Following the Korean Conflict, David moved to Wichita, Kansas and married Lee Cowan on February 4, 1951. She preceded him in death on November 29, 1987. Two sons were born to this marriage, Ronald and Richard. David continued his commitment to government service by working as a quality assurance specialist in the manufacturing of aircraft for the government. After retirement, David continued to work in the aircraft industry. At the age of 65 he finally decided to earn his pilot’s wings and would later greatly enjoy flying for the Civil Air Patrol and with his son, Rick.
David became a Mason in 1946 and has been active in the Shrine since 1947.
David married Brinda L. Hawes on July 1, 1989. They have a daughter, Melissa Vernor, and a son, Richard Crane.

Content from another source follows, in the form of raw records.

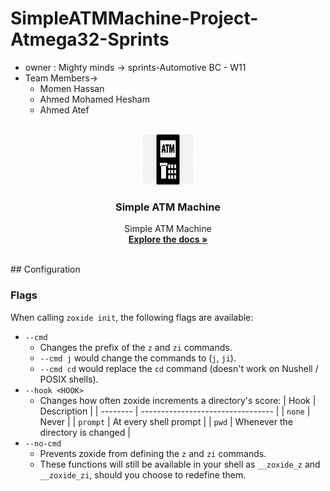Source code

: # SimpleATMMachine-Project-Atmega32-Sprints
- owner : Mighty minds -> sprints-Automotive BC - W11
- Team Members->
    - Momen Hassan 
    - Ahmed Mohamed Hesham
    - Ahmed Atef
     <!-- PROJECT LOGO -->
<br />
<div align="center">
  <a href="https://github.com/github_username/repo_name">
    <img src="logo.png" alt="Logo" width="80" height="80">
  </a>

<h3 align="center">Simple ATM Machine</h3>

  <p align="center">
    Simple ATM Machine
    <br />
    <a href="https://github.com/TheGreatEtsh/SimpleATMMachine-Project-Atmega32-Sprints/tree/main/Documents"><strong>Explore the docs »</strong></a>
    <br />
    <br />
  </p>
</div>
## Configuration

### Flags

When calling `zoxide init`, the following flags are available:

- `--cmd`
  - Changes the prefix of the `z` and `zi` commands.
  - `--cmd j` would change the commands to (`j`, `ji`).
  - `--cmd cd` would replace the `cd` command (doesn't work on Nushell / POSIX shells).
- `--hook <HOOK>`
  - Changes how often zoxide increments a directory's score:
    | Hook     | Description                       |
    | -------- | --------------------------------- |
    | `none`   | Never                             |
    | `prompt` | At every shell prompt             |
    | `pwd`    | Whenever the directory is changed |
- `--no-cmd`
  - Prevents zoxide from defining the `z` and `zi` commands.
  - These functions will still be available in your shell as `__zoxide_z` and
    `__zoxide_zi`, should you choose to redefine them.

In the years following his move to Little Rock and later Redfield, David enjoyed speaking to elementary school children, telling the stories of his service, but more importantly conveying to the youngest generation the importance of freedom. Interviewed in 2005 after speaking to his daughter’s first grade class, David remarked, “I hope the children will consider every week ‘Freedom Week’ in this wonderful country in which we live.” After his visit that day, and the visits that would come, many children (and now adults) may do just that.
Survivors include his wife, Brinda, of the home; three sons, Ronald E. Bowlan (Dolores) of Harleysville, PA, Richard K. Bowlan (Debra) of Alachua, FL, and Richard E. Crane (Misty) of Rose Bud, AR; daughter, Melissa Vernor (Jeff) of Redfield; three grandchildren, Ashley Crane, Gabi Vernor, and Logan Crane; and sister, Thelma Bowlan Miller of Troy, TN.
David was preceded in death by wife, Lee Bowlan; his parents, Atlee B. and Olive Bowlan; and brother, T.B. Bowlan.
Visitation will be Friday, from 5-8 p.m. at Ralph Robinson & Son Funeral Home in Pine Bluff. The funeral service will be held on Saturday, March 3, 2012 at 2 p.m. at Hamilton Baptist Church (south of Carlisle) with Rev. Donald Lee Ruffin, officiating. Interment will follow at Hamilton Cemetery.
In lieu of flowers, the family requests that donations be made to the David O. Bowlan Memorial Scholarship Fund, Pine Bluff National Bank, Attn: Janice Acosta, P.O. box 7878, Pine Bluff, Arkansas 71611.